Judge Matthews also ruled that the alleged shooter's journal, which was found in his backpack at the school after the shooting, would be admissible as evidence because they point to his state of mind.
"'I have access to the gun and ammo,'" said Matthews, reading a passage from Ethan Crumbley's journal that prosecutors want to use as evidence. "'I want to help but my parents don't listen to me so I can't get any help. I have zero help from my mental problems and it's causing me to shoot up the (expletive) school.
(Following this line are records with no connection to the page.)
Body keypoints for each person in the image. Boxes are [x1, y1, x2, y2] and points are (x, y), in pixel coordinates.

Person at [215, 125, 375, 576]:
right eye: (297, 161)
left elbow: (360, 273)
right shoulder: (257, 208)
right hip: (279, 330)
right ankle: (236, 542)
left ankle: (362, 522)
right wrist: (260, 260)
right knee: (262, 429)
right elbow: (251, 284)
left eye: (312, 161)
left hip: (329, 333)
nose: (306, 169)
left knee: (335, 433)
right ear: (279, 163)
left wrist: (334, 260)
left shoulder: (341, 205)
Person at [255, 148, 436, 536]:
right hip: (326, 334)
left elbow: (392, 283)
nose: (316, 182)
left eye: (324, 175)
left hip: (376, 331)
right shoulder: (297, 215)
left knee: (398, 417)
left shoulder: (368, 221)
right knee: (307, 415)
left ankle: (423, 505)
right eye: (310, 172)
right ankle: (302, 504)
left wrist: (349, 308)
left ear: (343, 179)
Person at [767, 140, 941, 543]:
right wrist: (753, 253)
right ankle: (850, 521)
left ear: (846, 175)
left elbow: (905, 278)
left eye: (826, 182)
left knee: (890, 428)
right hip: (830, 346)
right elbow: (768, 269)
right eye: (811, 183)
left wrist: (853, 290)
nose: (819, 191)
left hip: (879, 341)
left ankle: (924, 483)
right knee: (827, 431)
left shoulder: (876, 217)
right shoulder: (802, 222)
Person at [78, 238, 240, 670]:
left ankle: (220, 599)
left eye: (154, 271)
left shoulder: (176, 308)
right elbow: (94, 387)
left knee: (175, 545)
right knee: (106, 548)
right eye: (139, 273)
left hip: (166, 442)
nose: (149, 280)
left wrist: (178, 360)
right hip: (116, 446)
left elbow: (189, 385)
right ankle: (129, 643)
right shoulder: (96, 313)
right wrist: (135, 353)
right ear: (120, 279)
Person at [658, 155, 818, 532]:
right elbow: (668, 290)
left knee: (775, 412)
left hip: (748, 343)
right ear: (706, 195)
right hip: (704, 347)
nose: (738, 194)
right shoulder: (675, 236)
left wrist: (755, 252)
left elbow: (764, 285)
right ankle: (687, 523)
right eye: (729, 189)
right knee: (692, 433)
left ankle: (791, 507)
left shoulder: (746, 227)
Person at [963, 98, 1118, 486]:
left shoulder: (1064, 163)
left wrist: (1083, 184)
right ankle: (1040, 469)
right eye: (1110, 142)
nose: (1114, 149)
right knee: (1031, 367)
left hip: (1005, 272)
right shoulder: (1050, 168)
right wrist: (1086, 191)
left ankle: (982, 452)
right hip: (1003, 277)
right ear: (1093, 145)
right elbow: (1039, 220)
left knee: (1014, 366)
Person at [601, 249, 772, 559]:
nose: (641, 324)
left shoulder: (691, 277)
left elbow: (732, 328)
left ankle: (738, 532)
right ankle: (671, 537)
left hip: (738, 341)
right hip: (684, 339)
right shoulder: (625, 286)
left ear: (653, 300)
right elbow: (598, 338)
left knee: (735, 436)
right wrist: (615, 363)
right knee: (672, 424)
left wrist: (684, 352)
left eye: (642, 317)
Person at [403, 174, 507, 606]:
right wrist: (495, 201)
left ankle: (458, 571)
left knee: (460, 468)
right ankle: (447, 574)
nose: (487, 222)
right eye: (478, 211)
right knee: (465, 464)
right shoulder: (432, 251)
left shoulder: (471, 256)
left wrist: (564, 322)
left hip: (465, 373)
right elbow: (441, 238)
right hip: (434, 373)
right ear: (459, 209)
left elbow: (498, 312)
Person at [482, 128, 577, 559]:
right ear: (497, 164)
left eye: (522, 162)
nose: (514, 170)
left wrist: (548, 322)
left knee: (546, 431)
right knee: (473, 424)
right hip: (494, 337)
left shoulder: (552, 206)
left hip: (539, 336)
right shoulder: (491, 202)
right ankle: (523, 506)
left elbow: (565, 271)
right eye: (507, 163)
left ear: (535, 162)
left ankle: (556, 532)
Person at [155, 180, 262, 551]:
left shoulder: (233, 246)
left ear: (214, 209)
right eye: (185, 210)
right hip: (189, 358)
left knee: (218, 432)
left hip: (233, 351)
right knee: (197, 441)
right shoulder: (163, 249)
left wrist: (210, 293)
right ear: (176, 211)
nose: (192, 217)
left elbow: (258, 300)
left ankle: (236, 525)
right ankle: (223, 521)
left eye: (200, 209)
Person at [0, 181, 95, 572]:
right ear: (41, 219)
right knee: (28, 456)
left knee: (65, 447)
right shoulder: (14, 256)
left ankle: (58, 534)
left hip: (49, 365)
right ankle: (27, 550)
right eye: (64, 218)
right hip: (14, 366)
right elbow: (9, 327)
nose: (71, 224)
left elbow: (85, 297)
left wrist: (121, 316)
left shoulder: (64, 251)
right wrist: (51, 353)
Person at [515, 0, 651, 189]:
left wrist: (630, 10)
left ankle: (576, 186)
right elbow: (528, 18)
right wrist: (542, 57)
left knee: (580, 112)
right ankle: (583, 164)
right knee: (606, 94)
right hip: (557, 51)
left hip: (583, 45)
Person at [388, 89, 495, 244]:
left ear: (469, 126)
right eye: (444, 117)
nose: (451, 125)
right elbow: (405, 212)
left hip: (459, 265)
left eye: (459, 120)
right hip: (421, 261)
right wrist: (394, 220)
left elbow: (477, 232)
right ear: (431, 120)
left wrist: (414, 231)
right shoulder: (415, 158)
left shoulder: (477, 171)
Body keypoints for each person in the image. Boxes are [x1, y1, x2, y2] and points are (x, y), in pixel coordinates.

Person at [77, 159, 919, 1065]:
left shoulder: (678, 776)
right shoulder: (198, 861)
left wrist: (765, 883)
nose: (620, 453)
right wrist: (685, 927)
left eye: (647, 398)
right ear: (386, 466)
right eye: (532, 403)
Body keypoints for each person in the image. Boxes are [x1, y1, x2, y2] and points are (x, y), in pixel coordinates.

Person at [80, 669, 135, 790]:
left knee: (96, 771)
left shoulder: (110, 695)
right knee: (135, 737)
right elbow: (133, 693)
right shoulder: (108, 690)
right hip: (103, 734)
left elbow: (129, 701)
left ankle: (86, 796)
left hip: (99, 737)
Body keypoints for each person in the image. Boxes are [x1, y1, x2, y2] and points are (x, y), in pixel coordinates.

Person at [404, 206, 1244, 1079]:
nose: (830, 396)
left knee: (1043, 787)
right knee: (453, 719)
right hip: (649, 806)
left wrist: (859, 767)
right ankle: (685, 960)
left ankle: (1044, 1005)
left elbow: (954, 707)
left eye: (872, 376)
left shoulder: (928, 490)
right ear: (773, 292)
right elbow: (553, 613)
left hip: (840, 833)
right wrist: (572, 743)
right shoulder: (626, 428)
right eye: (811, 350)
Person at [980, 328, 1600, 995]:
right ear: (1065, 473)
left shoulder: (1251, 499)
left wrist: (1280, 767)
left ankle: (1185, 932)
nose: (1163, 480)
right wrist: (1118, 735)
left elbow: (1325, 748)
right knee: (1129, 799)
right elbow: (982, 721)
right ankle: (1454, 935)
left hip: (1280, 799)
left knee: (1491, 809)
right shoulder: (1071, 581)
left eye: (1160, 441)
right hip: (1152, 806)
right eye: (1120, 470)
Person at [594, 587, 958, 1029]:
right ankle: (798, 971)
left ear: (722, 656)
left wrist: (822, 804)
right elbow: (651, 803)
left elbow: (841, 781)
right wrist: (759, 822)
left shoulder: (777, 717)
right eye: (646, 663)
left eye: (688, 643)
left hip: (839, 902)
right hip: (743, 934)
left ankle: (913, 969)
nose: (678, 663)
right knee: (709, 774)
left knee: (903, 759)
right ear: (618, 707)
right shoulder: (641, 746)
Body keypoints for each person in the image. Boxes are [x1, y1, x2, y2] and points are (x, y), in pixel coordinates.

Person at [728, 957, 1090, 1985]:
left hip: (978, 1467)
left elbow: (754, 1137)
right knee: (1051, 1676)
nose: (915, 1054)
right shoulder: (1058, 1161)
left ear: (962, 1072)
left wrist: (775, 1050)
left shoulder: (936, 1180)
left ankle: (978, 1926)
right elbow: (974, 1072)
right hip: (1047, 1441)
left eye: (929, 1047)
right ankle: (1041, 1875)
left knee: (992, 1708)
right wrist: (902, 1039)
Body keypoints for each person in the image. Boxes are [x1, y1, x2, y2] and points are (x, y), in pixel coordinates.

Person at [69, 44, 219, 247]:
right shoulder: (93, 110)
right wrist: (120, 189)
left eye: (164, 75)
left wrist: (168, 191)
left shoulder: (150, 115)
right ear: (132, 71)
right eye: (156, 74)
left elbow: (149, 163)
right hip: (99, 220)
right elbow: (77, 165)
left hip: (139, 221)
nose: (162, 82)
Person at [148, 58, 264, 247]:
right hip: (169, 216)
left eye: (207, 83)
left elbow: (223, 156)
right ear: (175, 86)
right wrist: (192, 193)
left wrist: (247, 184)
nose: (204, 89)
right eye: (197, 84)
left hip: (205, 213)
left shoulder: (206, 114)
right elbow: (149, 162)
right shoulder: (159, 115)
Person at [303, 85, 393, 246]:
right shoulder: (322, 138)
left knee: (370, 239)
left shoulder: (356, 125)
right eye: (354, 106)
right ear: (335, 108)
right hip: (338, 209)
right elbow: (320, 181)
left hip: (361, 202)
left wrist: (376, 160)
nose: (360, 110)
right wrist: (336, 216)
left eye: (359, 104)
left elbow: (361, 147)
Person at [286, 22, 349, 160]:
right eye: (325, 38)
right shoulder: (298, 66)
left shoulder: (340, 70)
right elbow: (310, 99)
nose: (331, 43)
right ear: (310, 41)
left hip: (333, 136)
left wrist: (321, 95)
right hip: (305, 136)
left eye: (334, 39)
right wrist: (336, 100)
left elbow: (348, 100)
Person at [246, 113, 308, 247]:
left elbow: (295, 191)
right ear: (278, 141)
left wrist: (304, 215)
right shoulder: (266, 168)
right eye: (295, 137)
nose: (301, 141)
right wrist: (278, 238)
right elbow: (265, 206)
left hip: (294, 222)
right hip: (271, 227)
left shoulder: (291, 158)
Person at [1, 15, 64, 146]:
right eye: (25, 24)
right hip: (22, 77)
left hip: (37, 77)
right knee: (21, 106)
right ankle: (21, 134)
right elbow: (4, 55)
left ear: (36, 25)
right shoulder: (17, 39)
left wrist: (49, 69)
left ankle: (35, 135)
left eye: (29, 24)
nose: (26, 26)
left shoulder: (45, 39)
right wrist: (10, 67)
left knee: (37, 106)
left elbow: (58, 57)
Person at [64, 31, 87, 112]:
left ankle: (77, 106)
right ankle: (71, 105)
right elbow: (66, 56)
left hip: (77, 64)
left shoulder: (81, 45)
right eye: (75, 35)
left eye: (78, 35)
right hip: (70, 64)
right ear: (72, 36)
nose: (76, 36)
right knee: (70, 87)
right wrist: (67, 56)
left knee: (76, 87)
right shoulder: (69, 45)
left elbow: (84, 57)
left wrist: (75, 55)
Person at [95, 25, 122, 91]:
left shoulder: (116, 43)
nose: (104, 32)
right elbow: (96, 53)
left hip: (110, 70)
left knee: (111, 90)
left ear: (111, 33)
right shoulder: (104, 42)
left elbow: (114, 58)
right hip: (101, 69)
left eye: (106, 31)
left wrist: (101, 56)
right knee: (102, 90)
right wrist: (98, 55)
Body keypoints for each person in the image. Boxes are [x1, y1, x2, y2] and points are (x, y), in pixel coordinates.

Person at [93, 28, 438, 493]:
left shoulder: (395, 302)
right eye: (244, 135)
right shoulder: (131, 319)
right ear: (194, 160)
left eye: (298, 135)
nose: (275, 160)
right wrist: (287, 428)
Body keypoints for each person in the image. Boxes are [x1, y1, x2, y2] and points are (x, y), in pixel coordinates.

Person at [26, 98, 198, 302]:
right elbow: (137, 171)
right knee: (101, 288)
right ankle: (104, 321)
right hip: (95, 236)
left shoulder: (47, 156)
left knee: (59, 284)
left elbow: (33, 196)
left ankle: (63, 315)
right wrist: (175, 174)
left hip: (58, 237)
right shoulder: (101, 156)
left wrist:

My parents won't listen to me about help or a therapist.'"
In another section read by the judge in court, the alleged shooter wrote how he considered calling 911 but didn't because he was afraid that he would anger his parents.
The judge also read out a text message Ethan Crumbley sent an unnamed friend: "'I actually asked my dad to take me to the doctor yesterday, but he just gave me some pills and told me to suck it up. Like, it's at the point that I'm asking to go to the doctor. My mom laughed when I told her but I'm having bad insomnia right now and paranoia. I need help.'"
In addition, Matthews ruled to allow questions pertaining to horses and horseback riding but declined to admit any on Jennifer and James Crumbely's extra-marital affairs.